Une sauce simple devenue ultra-transformée
En théorie, une vinaigrette se compose d’huile, de vinaigre et éventuellement de moutarde. Pourtant, en rayon, on trouve fréquemment des produits contenant des gommes (xanthane, carraghénanes), de l’amidon modifié, des protéines de pois ou encore de la gomme de guar. Selon Caroline Bataillard, diététicienne, ces additifs n’ont aucun intérêt nutritionnel et sont plutôt caractéristiques des aliments ultratransformés. Elle ajoute qu’il est difficile de comprendre leur présence, surtout quand on sait qu’il est très simple de faire une vinaigrette maison.
Pourquoi ces agents sont-ils ajoutés ?
Les fabricants utilisent ces stabilisants pour assurer la stabilité de la vinaigrette. En effet, la vinaigrette est une émulsion instable : l’huile a tendance à remonter au-dessus du vinaigre. Les agents de texture permettent d’obtenir une sauce homogène et durable.

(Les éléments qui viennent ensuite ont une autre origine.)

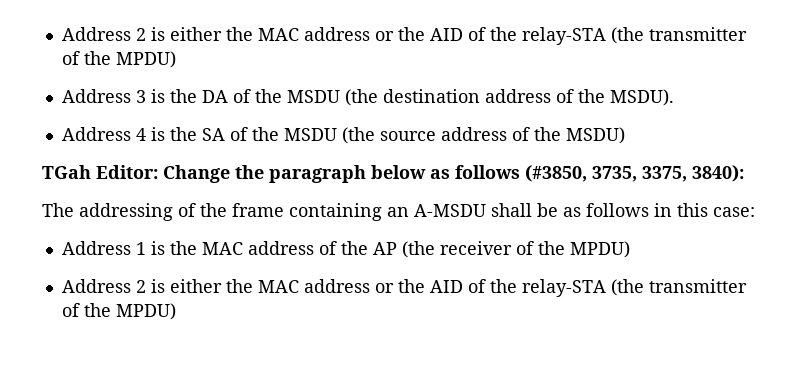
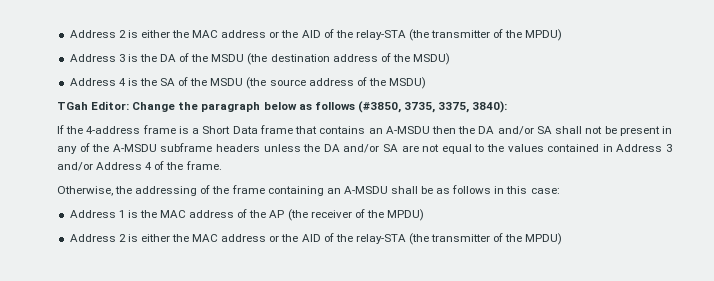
[609,89,674,106] MSDU). -> [413,53,451,65] MSDU)
[42,203,74,217] The -> [57,125,673,136] [57,143,673,154] [57,161,222,171] [57,186,133,196] If the 4-address frame is a Short Data frame that contains an A-MSDU then the DA and/or SA shall not be present in any of the A-MSDU subframe headers unless the DA and/or SA are not equal to the values contained in Address 3 and/or Address 4 of the frame. // Otherwise, the

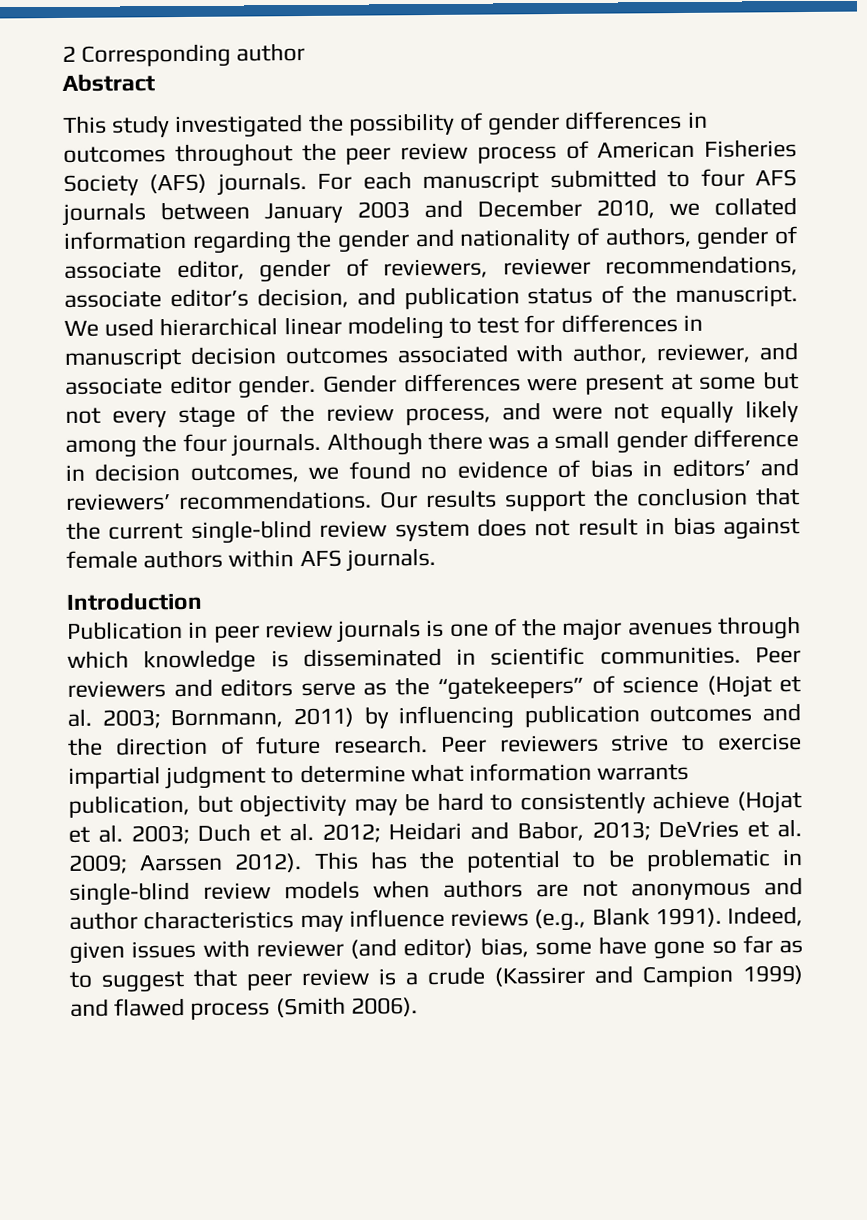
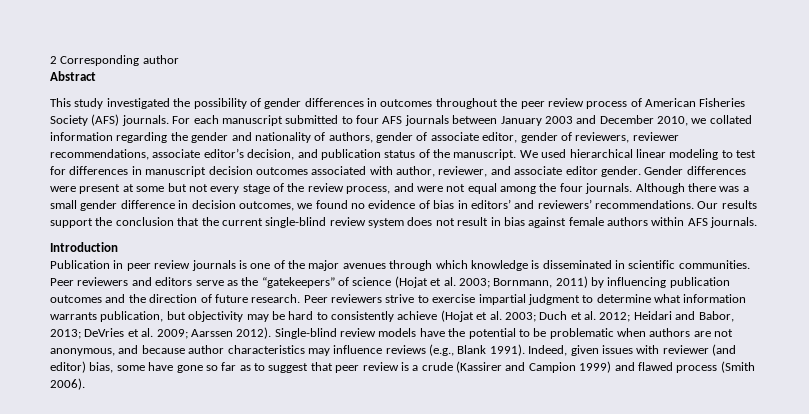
[660,400,799,424] equally likely -> [467,183,497,194] equal
[313,851,408,870] This has -> [274,328,445,339] Single-blind review models have
[782,849,803,866] [69,880,360,906] in single-blind review models -> (614, 333) none
[631,877,803,901] anonymous and -> [50,345,185,356] anonymous, and because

Sel et sucre : des ingrédients à surveiller
Concernant le sel, aucune vinaigrette étudiée ne descend en dessous de 1 g pour 100 ml, et certaines dépassent même 3 g, comme une vinaigrette aux tomates séchées. L’OMS recommande de limiter la consommation de sel à 5 g par jour pour un adulte. Une cuillère à soupe de 20 ml peut représenter près d’un tiers de cette limite, avant même de consommer d’autres produits riches en sel dans la journée.
Le sucre est également présent dans ces sauces : certaines versions légères en contiennent jusqu’à 7,5 g pour 100 ml. Or, l’OMS recommande de ne pas dépasser 25 g de sucres libres par jour. Le sucre et le sel sont souvent utilisés comme exhausteurs de goût dans ces vinaigrettes industrielles, ce qui peut donner l’impression d’un produit plus savoureux qu’il ne l’est réellement.
Comment revenir à une vinaigrette maison plus saine ?
Pour limiter les risques, il est conseillé de faire attention à la composition des vinaigrettes industrielles. Quelques astuces pour bien lire les étiquettes :
- Vérifier que l’huile, de préférence de colza ou d’olive, apparaît en premier dans la liste d’ingrédients.
- Choisir des produits avec moins de 7 ingrédients, tous issus de la cuisine (huile, vinaigre, moutarde, herbes).
- Éviter ceux contenant plus d’1 g de sel ou du sucre ajouté, ainsi que ceux avec de nombreux additifs comme gommes ou amidons.
Le meilleur choix reste la préparation maison. En mélangeant dans un petit bocal de l’huile de colza et d’olive, du vinaigre, de la moutarde, du sel et du poivre, on obtient une vinaigrette saine, riche en oméga-3, sans additifs ni sucres cachés. Cette sauce peut se conserver au frais quelques jours et se transporte facilement pour accompagner salades, pique-niques ou repas au travail.